Natalie Fleet (Bolsover, Labour) who is herself a survivor of abuse, made a passionate and effecting speech focusing on the impact of delayed justice has on the victims and families of victims of sexual abuse.
Charlotte Nichols (Warrington North, Labour) who is also a rape victim followed with a passionate speech outlining that trial speed was only one of a number of changes that victims of sexual abuse and rape needed to see in the way the police and legal system responded to these cases. She drew attention to the recommendations Rape Crisis England & Wales made in their November 2025 report “Living in Limbo”, which TWOP can now attest is a difficult read, but worth the effort.

While both Labour members supported the Government’s proposals for changes to jury trial, it seems worthwhile to point out that if the Government decided to spend more on the court system – more judges, more courts, more trials – then the backlog could be reduced rather than throwing the proverbial baby out with the Magna Carta bathwater for what even the Government optimistically estimates might deliver only a 5% reduction in trial delays. Simples: keep juries and spend more on the court system. Thank TWOP later.

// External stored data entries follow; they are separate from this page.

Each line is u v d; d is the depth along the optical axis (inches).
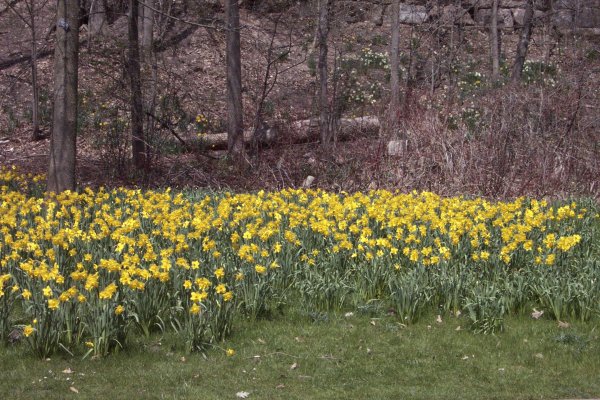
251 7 1070.4
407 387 248.8
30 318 292.7
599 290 316.2
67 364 259.3
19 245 319.6
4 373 250.7
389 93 878.4
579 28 1088.8
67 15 464.1
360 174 637.3
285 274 341.1
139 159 692.1
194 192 558.6
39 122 834.8
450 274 327.9
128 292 287.4
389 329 302.8
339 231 384.8
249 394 239.9
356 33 1079.0
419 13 1099.9
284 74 954.7
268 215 424.2
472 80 970.7
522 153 614.9
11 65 949.2
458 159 606.2
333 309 324.2
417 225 402.3
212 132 827.4
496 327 299.1
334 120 740.0
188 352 271.6
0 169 709.9
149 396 234.7
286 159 686.5
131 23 709.9
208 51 1004.6
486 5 1119.6
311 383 251.6
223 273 295.6
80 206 451.8
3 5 1023.6
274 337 291.4
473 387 249.4
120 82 728.3
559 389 246.5
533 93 666.8
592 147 642.8
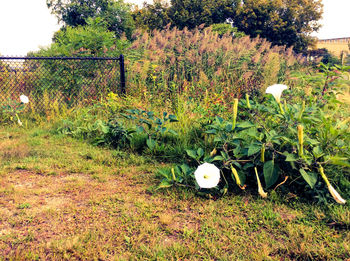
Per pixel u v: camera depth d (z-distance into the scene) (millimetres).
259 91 6527
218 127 3377
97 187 3121
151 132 4504
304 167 2820
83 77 7668
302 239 2178
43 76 7449
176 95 6684
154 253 1975
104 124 4855
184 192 2939
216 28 26078
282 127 3143
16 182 3215
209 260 1954
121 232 2246
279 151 3045
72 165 3775
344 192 2857
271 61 7383
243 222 2445
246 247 2111
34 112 6539
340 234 2256
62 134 5270
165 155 4148
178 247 2059
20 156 4043
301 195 2945
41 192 2957
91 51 9414
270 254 2043
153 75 8375
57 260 1914
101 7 26000
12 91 6984
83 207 2650
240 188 3045
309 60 10766
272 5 30203
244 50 9484
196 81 7691
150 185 3193
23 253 1957
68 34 9445
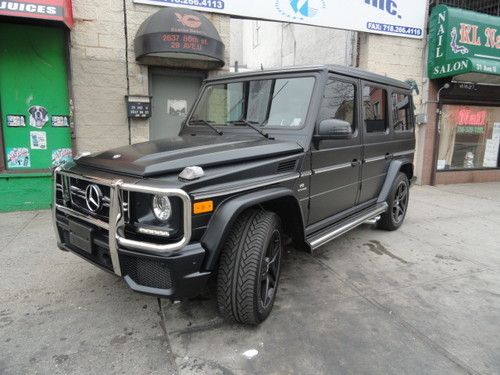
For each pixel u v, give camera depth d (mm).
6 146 6117
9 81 5992
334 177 3670
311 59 11344
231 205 2475
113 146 6543
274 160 2893
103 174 2594
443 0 9117
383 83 4570
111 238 2406
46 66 6102
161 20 5840
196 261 2365
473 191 8641
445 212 6527
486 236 5148
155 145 3020
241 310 2643
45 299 3260
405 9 8453
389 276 3775
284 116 3377
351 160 3936
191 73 6859
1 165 6070
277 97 3488
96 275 3730
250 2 7020
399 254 4387
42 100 6164
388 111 4734
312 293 3385
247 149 2801
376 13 8164
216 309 3102
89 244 2629
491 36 8656
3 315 3002
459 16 8297
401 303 3227
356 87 3951
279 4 7230
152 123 6938
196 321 2926
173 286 2373
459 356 2531
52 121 6258
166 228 2324
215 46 6078
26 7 5012
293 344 2639
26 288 3457
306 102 3309
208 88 4035
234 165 2678
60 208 2951
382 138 4590
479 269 3986
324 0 7625
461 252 4496
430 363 2455
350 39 9016
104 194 2562
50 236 4875
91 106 6316
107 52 6270
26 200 6113
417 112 9086
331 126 3131
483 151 10086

The House also had to listen to the government’s revised “plan” to introduce a kind of digital ID. However, it seems that this has been diluted to a meaningless app as the lowest common denominator that ministers can agree, rather than the much more ambitious plan initially announced last September. Mike Wood (Kingswinford & South Staffordshire, Conservative) Shadow Cabinet Office Minister, became splendidly if rather absurdly splenetic about potentially being refused a cup of Costa coffee as a rather convoluted argument against ID checks.

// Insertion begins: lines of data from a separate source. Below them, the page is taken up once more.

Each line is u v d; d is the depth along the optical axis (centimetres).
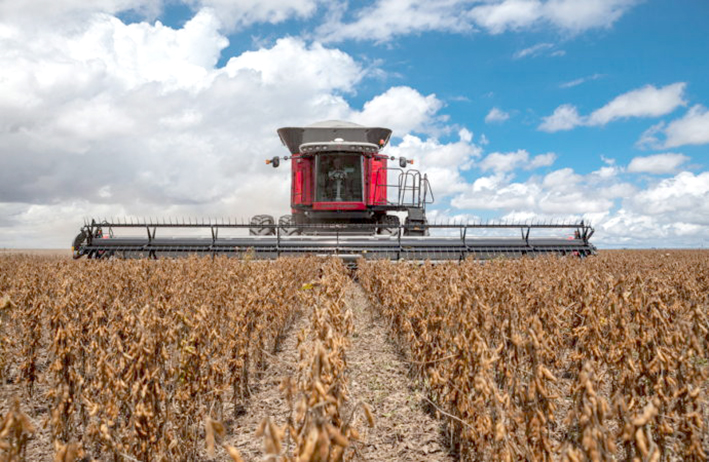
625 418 255
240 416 593
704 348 412
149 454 393
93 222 1511
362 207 1758
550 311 641
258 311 704
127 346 489
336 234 1652
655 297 452
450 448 493
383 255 1514
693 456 340
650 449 241
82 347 526
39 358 779
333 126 1956
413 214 1748
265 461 183
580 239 1567
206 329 495
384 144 2011
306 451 197
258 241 1531
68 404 434
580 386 260
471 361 427
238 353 612
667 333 415
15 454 239
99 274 954
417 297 738
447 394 508
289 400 252
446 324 529
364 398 629
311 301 795
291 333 1024
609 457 239
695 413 341
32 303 695
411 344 710
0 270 1096
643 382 418
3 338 614
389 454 489
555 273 934
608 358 488
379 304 1119
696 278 1028
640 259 1526
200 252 1504
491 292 679
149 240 1528
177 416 461
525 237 1559
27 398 626
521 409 357
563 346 656
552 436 479
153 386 391
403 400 622
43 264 1194
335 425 270
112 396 387
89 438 405
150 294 826
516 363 380
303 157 1817
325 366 271
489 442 392
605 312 519
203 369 508
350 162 1781
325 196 1781
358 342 926
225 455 494
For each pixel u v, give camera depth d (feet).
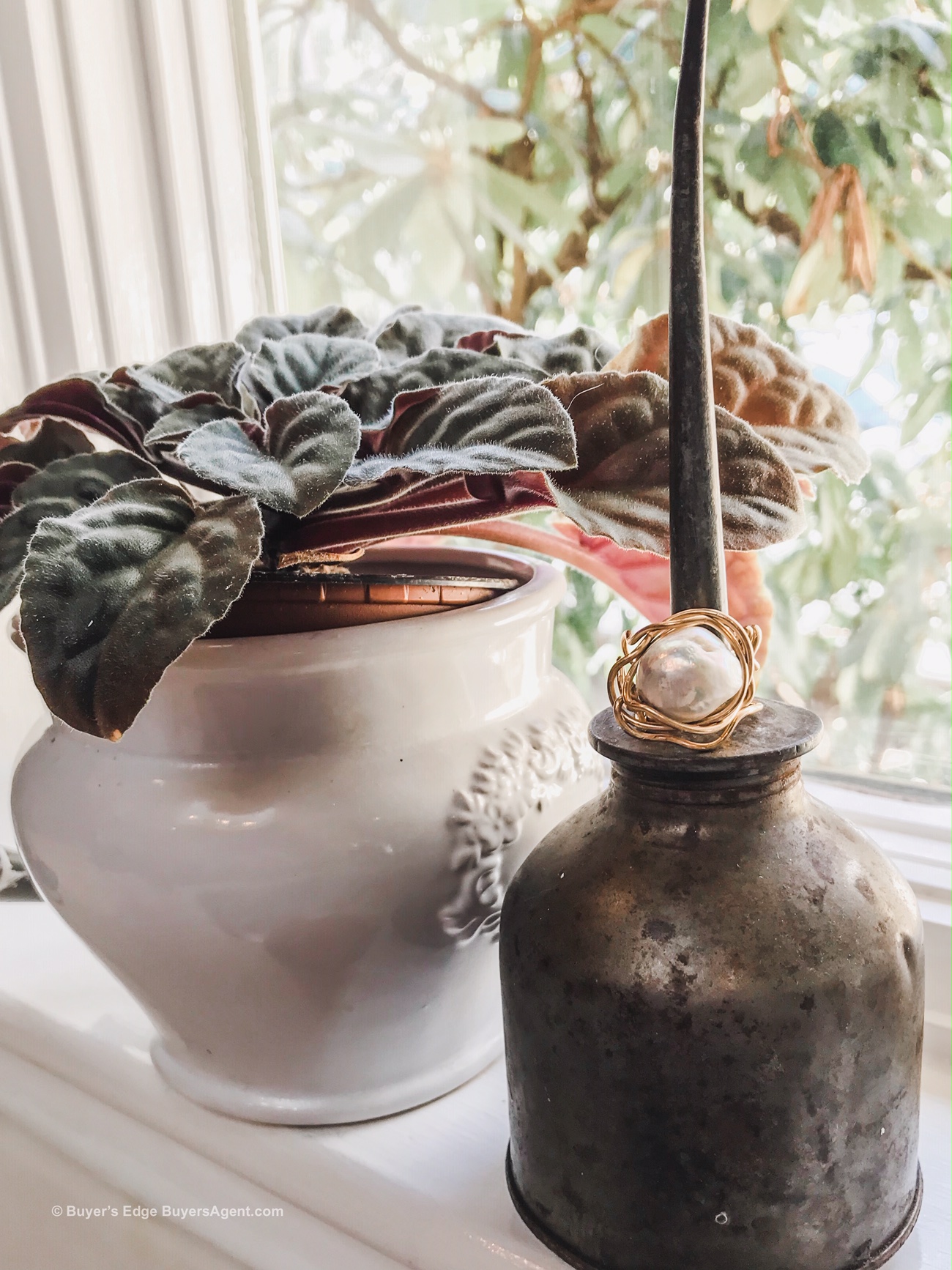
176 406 0.89
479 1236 0.87
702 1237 0.72
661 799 0.71
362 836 0.82
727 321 0.91
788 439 0.91
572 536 1.11
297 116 1.69
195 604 0.66
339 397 0.86
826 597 1.41
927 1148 0.99
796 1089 0.68
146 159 1.49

It will be interesting to see whether Mr Wood is equally splenetic and ineffective about the levels of illegal immigration at a later date. An eight-week “consultation” for a voluntary app seems to abandon the compulsory ID cards our French “partners” insist would address the relative ease with which illegal immigrants obtain work in the UK. Plus ça change.
Monday 9th March
On Monday Rachel Reeves (Leeds West & Pudsey, Labour) Chancellor of the Exchequer came to the House to make a non-statement on the economic consequences of the situation in the Middle East. Perhaps her most convincing moment came early on in her statement: “The economic impact of the situation in the Middle East will depend of course on its severity and its duration. The movements that we have already seen are likely to put upward pressure on inflation in the coming months.” This did not appear to shock anyone in the chamber and presumably has not alerted the country at large to anything they had not worked out for themselves already. Daisy Cooper (St Albans, LibDem) pointed out: “The statement does not include a single concrete announcement” proving that the LibDems remain convinced that it is the Labour Government’s intention to do anything at all about anything, ever. Sweet.
Thursday 5th March

In response to a statement about consular services in the Gulf by The Hon Hamish Falconer (Lincoln, Labour) Parliamentary Under-Secretary F&CDO and Nepo-Pol, Dame Priti Patel (Witham, Conservative) Shadow Foreign Secretary got rather hot and bothered about the Foreign Secretary’s indecisiveness. Dame Priti’s name-calling (“weak and feeble Foreign Secretary” etc) was generally unappreciated, particularly by Lady Nugee (Islington South, Labour.) Nevertheless, Dame Priti did ask the obvious question about what the Foreign Secretary had been doing in Washington 10 days previously if she had not obtained advance information about the proposals for the US-Israeli strike “Why was Britain so woefully unprepared?”
This question seems reasonable. The answer appears to be that while the Government is terribly worried, about everything really, it is not actually capable of clear or speedy decision-making about anything at all.